**Information supplied:**
+++

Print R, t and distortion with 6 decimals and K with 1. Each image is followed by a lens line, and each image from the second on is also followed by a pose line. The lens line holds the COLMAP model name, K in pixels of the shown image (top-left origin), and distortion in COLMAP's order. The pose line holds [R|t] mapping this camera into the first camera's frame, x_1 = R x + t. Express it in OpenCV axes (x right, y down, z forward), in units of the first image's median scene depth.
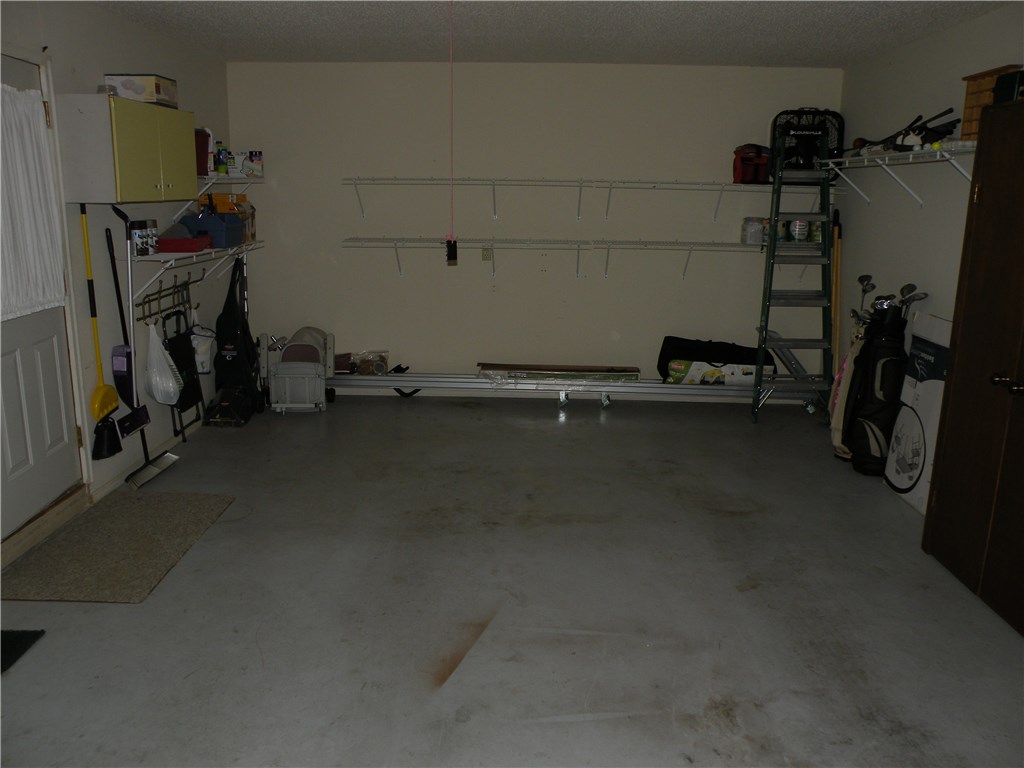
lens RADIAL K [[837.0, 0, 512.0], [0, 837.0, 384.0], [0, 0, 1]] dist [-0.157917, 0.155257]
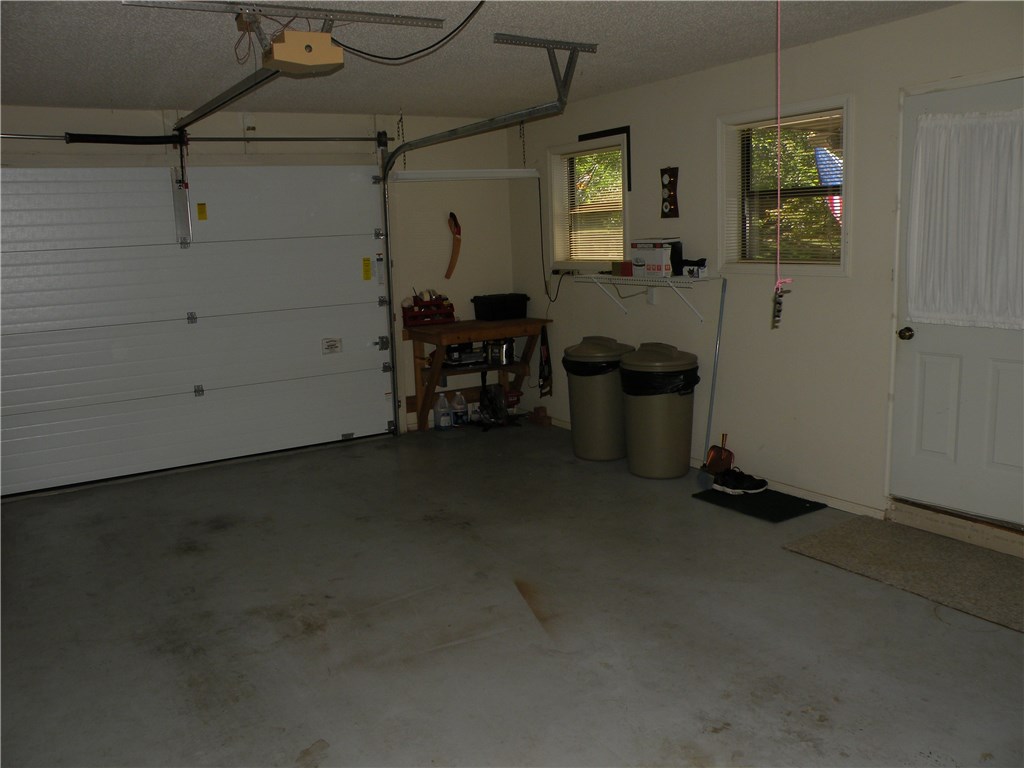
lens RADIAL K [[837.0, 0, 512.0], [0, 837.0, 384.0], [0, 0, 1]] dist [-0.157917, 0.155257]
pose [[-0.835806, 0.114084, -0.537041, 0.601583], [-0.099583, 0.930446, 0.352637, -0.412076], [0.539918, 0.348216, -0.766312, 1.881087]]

+++

The material above must be reproduced line for line, with the images omitted.

**Solution below:**
Print R, t and distortion with 6 decimals and K with 1. Each image is followed by a lens line, and each image from the second on is also followed by a pose line. The lens line holds the COLMAP model name, K in pixels of the shown image (top-left origin), and distortion in COLMAP's order. The pose line holds [R|t] mapping this camera into the first camera's frame, x_1 = R x + t. Express it in OpenCV axes (x right, y down, z forward), in units of the first image's median scene depth.
lens RADIAL K [[837.0, 0, 512.0], [0, 837.0, 384.0], [0, 0, 1]] dist [-0.157917, 0.155257]
lens RADIAL K [[837.0, 0, 512.0], [0, 837.0, 384.0], [0, 0, 1]] dist [-0.157917, 0.155257]
pose [[-0.835806, 0.114084, -0.537041, 0.601583], [-0.099583, 0.930446, 0.352637, -0.412076], [0.539918, 0.348216, -0.766312, 1.881087]]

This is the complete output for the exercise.